TEXT ->
•••••
This was an acceleration of a trend in place for a decade. Since around 2012, a surprising 1400 new venture capital firms have sprung up outside San Francisco, Boston and New York. These are outposts of needed seed money for home-grown ideas in towns no one would have considered part of a tech boom in the past. When someone in Green Bay has an idea, there’s now a better chance that the funding can come from his region, not from the coasts.
What I find most encouraging about all of this is that the Rise of the Rest does more than nourish innovation and economic growth in communities that lag in both. It is quietly ushering in a new vision of capitalism: stakeholder capitalism. These innovative visionaries recognize that they can’t survive if their companies don’t nourish the very society that provides their revenue. Case told Just Capital that most of these new firms embrace a vision of responsibility that extends beyond the bottom line. They are purpose-driven. They honor multiple stakeholders.
AppHarvest in Kentucky promotes sustainable agriculture but it is also focused on bringing opportunity to depressed coal mining communities in Appalachia. Jonathan Webb of AppHarvest made this part of the start-up’s mission. TemperPack in Richmond, Virginia offers sustainable packaging, easy to recycle. Case has focused on diversity in hiring for his own team and looks for the same priority in any venture his organization funds. “Right now the Rise of the Rest portfolio, which is about 200 companies, is 41-42% female founders or founders of color, which is still not what it should be, but a lot better than you see in most venture firms.”
Just Capital asked Case why corporate leaders in general should be keeping an eye on his Rise of the Rest.
•••••
REQUIRED ACTION -> Copy out the Rise of the Rest text in full, word for word. Draw only on the Rise of the Rest text above.
•••••
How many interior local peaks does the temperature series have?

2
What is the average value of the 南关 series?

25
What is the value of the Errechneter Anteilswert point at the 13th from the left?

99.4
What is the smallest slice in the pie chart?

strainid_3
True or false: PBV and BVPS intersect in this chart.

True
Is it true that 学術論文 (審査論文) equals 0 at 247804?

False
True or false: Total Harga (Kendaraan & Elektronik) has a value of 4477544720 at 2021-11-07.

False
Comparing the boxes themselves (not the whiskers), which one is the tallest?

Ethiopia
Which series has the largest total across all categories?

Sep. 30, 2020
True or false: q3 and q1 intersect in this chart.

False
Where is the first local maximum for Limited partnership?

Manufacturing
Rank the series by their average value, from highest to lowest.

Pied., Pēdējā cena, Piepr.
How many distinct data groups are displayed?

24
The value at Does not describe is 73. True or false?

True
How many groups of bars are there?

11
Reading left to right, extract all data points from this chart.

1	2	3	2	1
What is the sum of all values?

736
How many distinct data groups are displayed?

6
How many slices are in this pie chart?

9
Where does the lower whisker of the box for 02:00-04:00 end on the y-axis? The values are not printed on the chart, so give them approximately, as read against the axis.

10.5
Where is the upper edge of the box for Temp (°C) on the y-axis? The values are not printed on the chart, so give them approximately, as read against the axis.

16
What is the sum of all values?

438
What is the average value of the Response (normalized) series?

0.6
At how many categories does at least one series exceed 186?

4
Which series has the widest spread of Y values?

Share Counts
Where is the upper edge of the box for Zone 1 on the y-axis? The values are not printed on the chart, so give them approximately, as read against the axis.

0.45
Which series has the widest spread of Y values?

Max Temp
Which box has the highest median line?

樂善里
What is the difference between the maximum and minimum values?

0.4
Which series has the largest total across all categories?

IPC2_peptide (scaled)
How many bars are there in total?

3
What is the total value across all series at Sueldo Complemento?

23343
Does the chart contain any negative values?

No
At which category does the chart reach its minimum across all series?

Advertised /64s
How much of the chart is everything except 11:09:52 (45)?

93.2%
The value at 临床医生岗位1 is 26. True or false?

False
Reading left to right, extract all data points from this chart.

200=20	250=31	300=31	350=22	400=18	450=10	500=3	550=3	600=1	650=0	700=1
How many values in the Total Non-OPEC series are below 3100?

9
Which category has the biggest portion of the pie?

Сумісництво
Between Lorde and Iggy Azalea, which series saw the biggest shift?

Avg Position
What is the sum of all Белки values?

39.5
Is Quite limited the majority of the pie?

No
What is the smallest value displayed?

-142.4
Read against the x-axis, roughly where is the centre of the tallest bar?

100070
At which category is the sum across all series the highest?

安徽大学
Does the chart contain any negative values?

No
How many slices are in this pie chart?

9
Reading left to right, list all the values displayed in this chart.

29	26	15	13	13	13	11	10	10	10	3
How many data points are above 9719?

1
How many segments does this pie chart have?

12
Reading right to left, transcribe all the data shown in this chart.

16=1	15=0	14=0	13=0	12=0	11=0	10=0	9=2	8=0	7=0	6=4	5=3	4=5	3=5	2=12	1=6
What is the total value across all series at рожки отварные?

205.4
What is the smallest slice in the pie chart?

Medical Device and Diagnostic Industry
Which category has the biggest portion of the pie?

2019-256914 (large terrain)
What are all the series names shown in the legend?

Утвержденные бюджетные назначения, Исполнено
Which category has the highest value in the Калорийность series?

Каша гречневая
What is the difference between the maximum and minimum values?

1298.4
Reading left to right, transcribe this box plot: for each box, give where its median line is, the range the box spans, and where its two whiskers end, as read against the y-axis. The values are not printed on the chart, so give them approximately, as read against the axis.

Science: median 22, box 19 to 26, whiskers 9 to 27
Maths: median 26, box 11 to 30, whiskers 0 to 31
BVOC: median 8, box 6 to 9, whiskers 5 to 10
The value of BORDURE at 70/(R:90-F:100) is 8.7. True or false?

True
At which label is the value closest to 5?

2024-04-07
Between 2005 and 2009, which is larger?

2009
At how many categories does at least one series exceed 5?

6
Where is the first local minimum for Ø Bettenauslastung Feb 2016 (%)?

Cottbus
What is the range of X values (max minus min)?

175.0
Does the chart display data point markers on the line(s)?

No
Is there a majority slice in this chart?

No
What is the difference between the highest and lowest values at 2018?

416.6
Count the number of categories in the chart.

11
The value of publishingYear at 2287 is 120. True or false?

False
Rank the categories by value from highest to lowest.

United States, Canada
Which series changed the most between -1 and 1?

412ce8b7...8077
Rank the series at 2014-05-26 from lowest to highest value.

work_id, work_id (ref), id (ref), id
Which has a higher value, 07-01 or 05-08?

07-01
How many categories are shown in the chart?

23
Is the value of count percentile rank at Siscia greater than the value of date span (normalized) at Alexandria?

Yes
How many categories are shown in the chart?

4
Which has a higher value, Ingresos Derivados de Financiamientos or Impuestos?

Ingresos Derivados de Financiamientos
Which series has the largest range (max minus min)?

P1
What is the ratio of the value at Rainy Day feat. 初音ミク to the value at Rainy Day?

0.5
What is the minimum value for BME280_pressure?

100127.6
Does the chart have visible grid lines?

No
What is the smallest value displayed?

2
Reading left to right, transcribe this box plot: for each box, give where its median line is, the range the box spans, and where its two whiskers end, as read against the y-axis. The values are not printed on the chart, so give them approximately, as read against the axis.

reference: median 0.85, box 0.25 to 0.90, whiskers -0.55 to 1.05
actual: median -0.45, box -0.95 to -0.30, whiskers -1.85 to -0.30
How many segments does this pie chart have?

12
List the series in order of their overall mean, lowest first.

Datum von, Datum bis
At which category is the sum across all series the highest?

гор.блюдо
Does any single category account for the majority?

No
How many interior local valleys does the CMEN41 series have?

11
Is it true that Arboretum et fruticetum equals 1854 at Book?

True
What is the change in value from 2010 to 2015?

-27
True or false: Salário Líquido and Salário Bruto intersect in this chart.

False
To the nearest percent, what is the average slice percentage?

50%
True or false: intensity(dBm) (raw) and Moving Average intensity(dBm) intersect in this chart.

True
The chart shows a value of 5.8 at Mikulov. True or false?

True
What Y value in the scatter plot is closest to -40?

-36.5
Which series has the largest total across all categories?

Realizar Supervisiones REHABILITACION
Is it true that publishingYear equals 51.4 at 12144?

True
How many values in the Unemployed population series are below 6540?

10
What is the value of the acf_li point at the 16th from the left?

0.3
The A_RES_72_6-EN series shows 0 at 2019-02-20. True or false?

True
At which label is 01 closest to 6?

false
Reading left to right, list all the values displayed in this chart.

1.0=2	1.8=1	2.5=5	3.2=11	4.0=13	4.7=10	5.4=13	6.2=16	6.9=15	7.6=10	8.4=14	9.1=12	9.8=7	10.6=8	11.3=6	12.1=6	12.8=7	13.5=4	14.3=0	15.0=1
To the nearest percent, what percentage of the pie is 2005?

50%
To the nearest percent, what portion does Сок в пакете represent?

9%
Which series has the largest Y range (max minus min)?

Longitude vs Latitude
•••••
WRITTEN ANSWER ->
This was an acceleration of a trend in place for a decade. Since around 2012, a surprising 1400 new venture capital firms have sprung up outside San Francisco, Boston and New York. These are outposts of needed seed money for home-grown ideas in towns no one would have considered part of a tech boom in the past. When someone in Green Bay has an idea, there’s now a better chance that the funding can come from his region, not from the coasts.
What I find most encouraging about all of this is that the Rise of the Rest does more than nourish innovation and economic growth in communities that lag in both. It is quietly ushering in a new vision of capitalism: stakeholder capitalism. These innovative visionaries recognize that they can’t survive if their companies don’t nourish the very society that provides their revenue. Case told Just Capital that most of these new firms embrace a vision of responsibility that extends beyond the bottom line. They are purpose-driven. They honor multiple stakeholders.
AppHarvest in Kentucky promotes sustainable agriculture but it is also focused on bringing opportunity to depressed coal mining communities in Appalachia. Jonathan Webb of AppHarvest made this part of the start-up’s mission. TemperPack in Richmond, Virginia offers sustainable packaging, easy to recycle. Case has focused on diversity in hiring for his own team and looks for the same priority in any venture his organization funds. “Right now the Rise of the Rest portfolio, which is about 200 companies, is 41-42% female founders or founders of color, which is still not what it should be, but a lot better than you see in most venture firms.”
Just Capital asked Case why corporate leaders in general should be keeping an eye on his Rise of the Rest.